I had an interesting conversation with one of our local councillors two days ago.

Noosa (the community I live in) has been really innovative and forward thinking and worked out how many people can be sustained by its resources. They looked at water, infrastructure and giving nature enough space.

Taking all this into account, the number of people that Noosa can accommodate was calculated. This figure was called the population cap. It is nothing enforcible by law, not directly anyway, just the number of people who can sustainably live in this shire.

To make sure the population does not grow beyond it, extensive areas were turned into National Park and other reserve areas. The Noosa plan further outlined what type of buildings can be built where, effectively limiting the number of people that can live here.

We have not reached the population cap yet, but it is not too far off and its effects can be seen in the problems with housing affordability.

Anything sustainable needs to be scalable

I posed the following question to our councillor: If what we are doing in Noosa is good, it should be good for our planet. So let us assume that we have worked out the population cap for planet Earth. What happens when that is reached?

His answer was that wars, famine and diseases would take care of that.

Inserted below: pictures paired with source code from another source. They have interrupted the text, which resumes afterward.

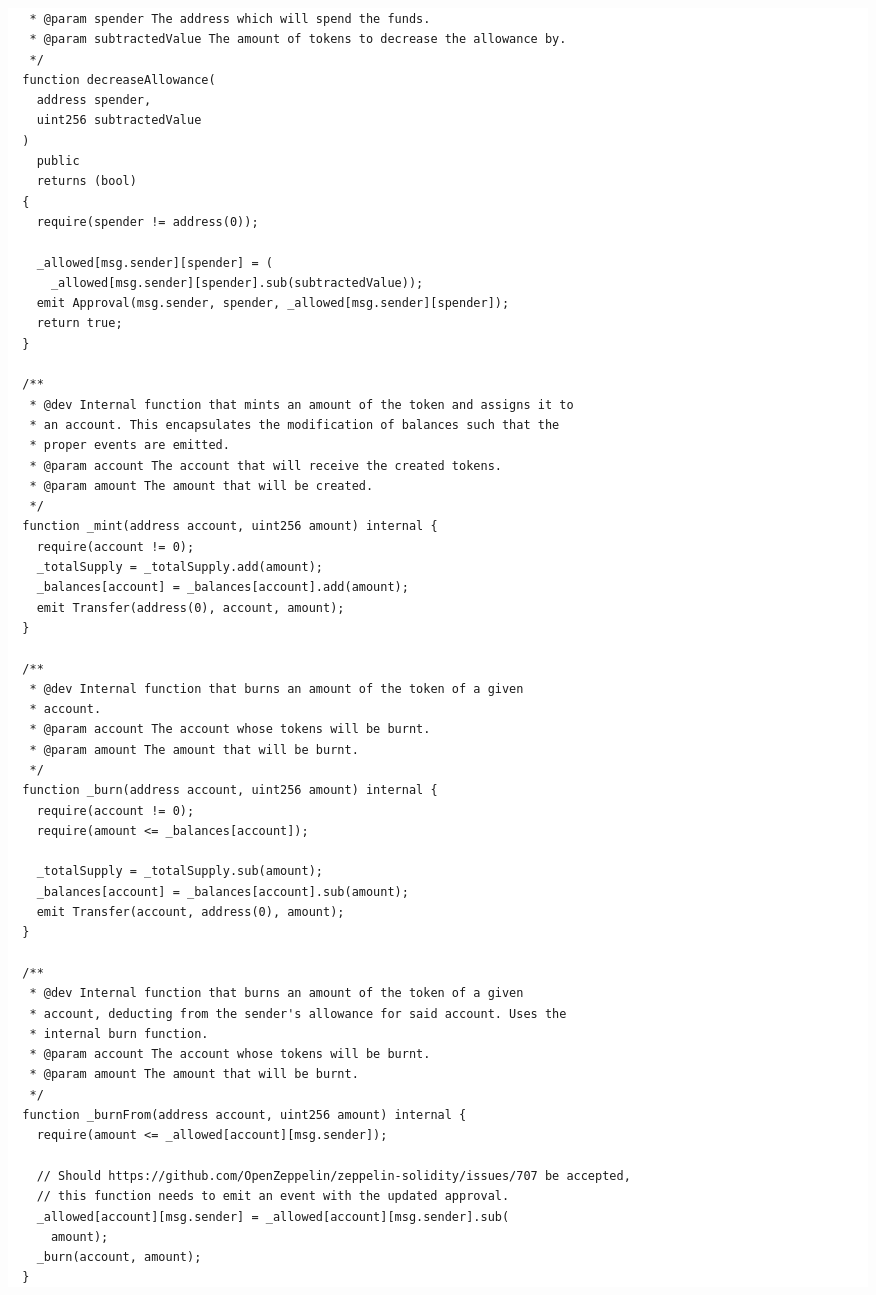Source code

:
 ```solidity
   * @param spender The address which will spend the funds.
   * @param subtractedValue The amount of tokens to decrease the allowance by.
   */
  function decreaseAllowance(
    address spender,
    uint256 subtractedValue
  )
    public
    returns (bool)
  {
    require(spender != address(0));

    _allowed[msg.sender][spender] = (
      _allowed[msg.sender][spender].sub(subtractedValue));
    emit Approval(msg.sender, spender, _allowed[msg.sender][spender]);
    return true;
  }

  /**
   * @dev Internal function that mints an amount of the token and assigns it to
   * an account. This encapsulates the modification of balances such that the
   * proper events are emitted.
   * @param account The account that will receive the created tokens.
   * @param amount The amount that will be created.
   */
  function _mint(address account, uint256 amount) internal {
    require(account != 0);
    _totalSupply = _totalSupply.add(amount);
    _balances[account] = _balances[account].add(amount);
    emit Transfer(address(0), account, amount);
  }

  /**
   * @dev Internal function that burns an amount of the token of a given
   * account.
   * @param account The account whose tokens will be burnt.
   * @param amount The amount that will be burnt.
   */
  function _burn(address account, uint256 amount) internal {
    require(account != 0);
    require(amount <= _balances[account]);

    _totalSupply = _totalSupply.sub(amount);
    _balances[account] = _balances[account].sub(amount);
    emit Transfer(account, address(0), amount);
  }

  /**
   * @dev Internal function that burns an amount of the token of a given
   * account, deducting from the sender's allowance for said account. Uses the
   * internal burn function.
   * @param account The account whose tokens will be burnt.
   * @param amount The amount that will be burnt.
   */
  function _burnFrom(address account, uint256 amount) internal {
    require(amount <= _allowed[account][msg.sender]);

    // Should https://github.com/OpenZeppelin/zeppelin-solidity/issues/707 be accepted,
    // this function needs to emit an event with the updated approval.
    _allowed[account][msg.sender] = _allowed[account][msg.sender].sub(
      amount);
    _burn(account, amount);
  }
```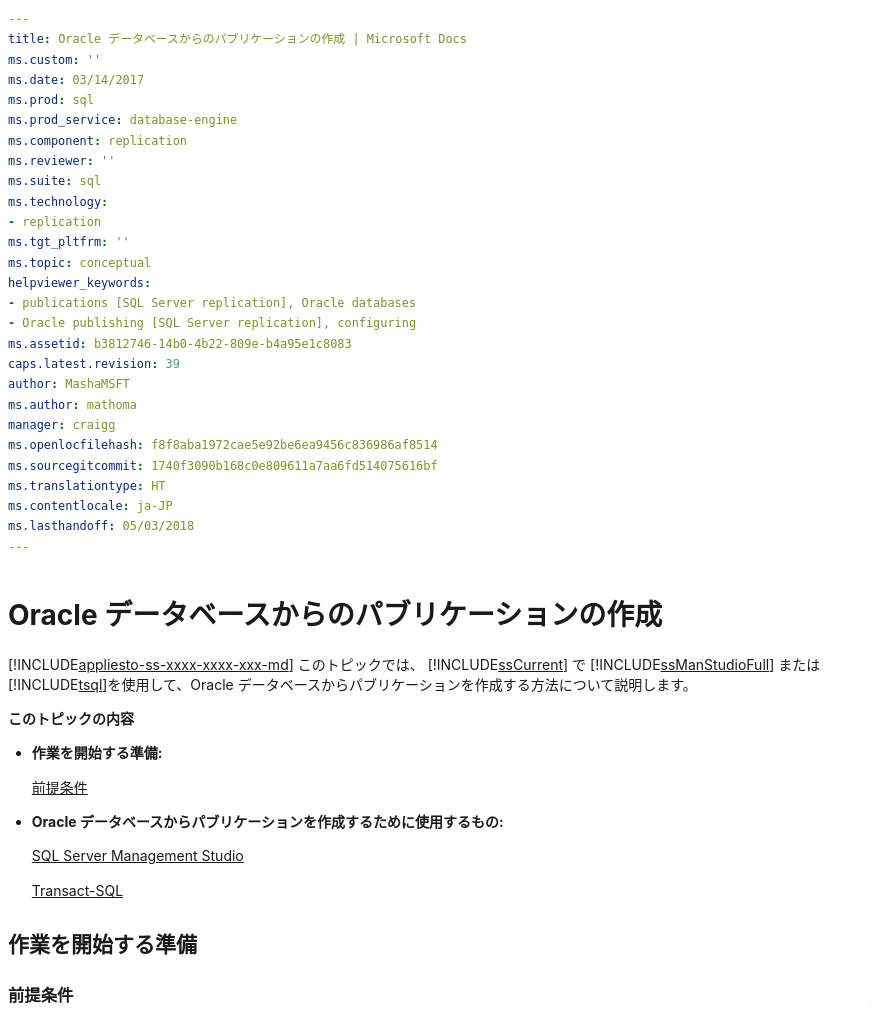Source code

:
 ```yaml
---
title: Oracle データベースからのパブリケーションの作成 | Microsoft Docs
ms.custom: ''
ms.date: 03/14/2017
ms.prod: sql
ms.prod_service: database-engine
ms.component: replication
ms.reviewer: ''
ms.suite: sql
ms.technology:
- replication
ms.tgt_pltfrm: ''
ms.topic: conceptual
helpviewer_keywords:
- publications [SQL Server replication], Oracle databases
- Oracle publishing [SQL Server replication], configuring
ms.assetid: b3812746-14b0-4b22-809e-b4a95e1c8083
caps.latest.revision: 39
author: MashaMSFT
ms.author: mathoma
manager: craigg
ms.openlocfilehash: f8f8aba1972cae5e92be6ea9456c836986af8514
ms.sourcegitcommit: 1740f3090b168c0e809611a7aa6fd514075616bf
ms.translationtype: HT
ms.contentlocale: ja-JP
ms.lasthandoff: 05/03/2018
---
```

# <a name="create-a-publication-from-an-oracle-database"></a>Oracle データベースからのパブリケーションの作成
[!INCLUDE[appliesto-ss-xxxx-xxxx-xxx-md](../../../includes/appliesto-ss-xxxx-xxxx-xxx-md.md)]
  このトピックでは、 [!INCLUDE[ssCurrent](../../../includes/sscurrent-md.md)] で [!INCLUDE[ssManStudioFull](../../../includes/ssmanstudiofull-md.md)] または [!INCLUDE[tsql](../../../includes/tsql-md.md)]を使用して、Oracle データベースからパブリケーションを作成する方法について説明します。  
  
 **このトピックの内容**  
  
-   **作業を開始する準備:**  
  
     [前提条件](#Prerequisites)  
  
-   **Oracle データベースからパブリケーションを作成するために使用するもの:**  
  
     [SQL Server Management Studio](#SSMSProcedure)  
  
     [Transact-SQL](#TsqlProcedure)  
  
##  <a name="BeforeYouBegin"></a> 作業を開始する準備  
  
###  <a name="Prerequisites"></a> 前提条件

Taking this back to Noosa, does this mean we need to set up an army once we are getting close to the population cap? “No, the prices will make a natural selection of who can afford to live here.”

But do we really want that monoculture of people?

Cooperation rather than Competition

I do not think such a fatalist view is a good basis for finding solutions.

Instead we need to look at our assumptions and see whether they still hold true.

  1. The population cap is based on the amount of people our resources can carry.
  2. Technological advancements and smart thinking allow us to achieve more with less resources (just think of rainwater tanks or even using greywater in every household, or using more public transport to avoid gridlock on our roads).

Our population cap is a fantastic way to highlight the challenge of overpopulation. But it should not be used to excuse Noosa from the challenges the world faces.

Our way of life only makes sense when it is shared in a vibrant and varied community, so let us start finding and implementing solutions that are based on cooperation rather than competition.

We were leaders in the past, we need to continue moving to stay leaders in the future.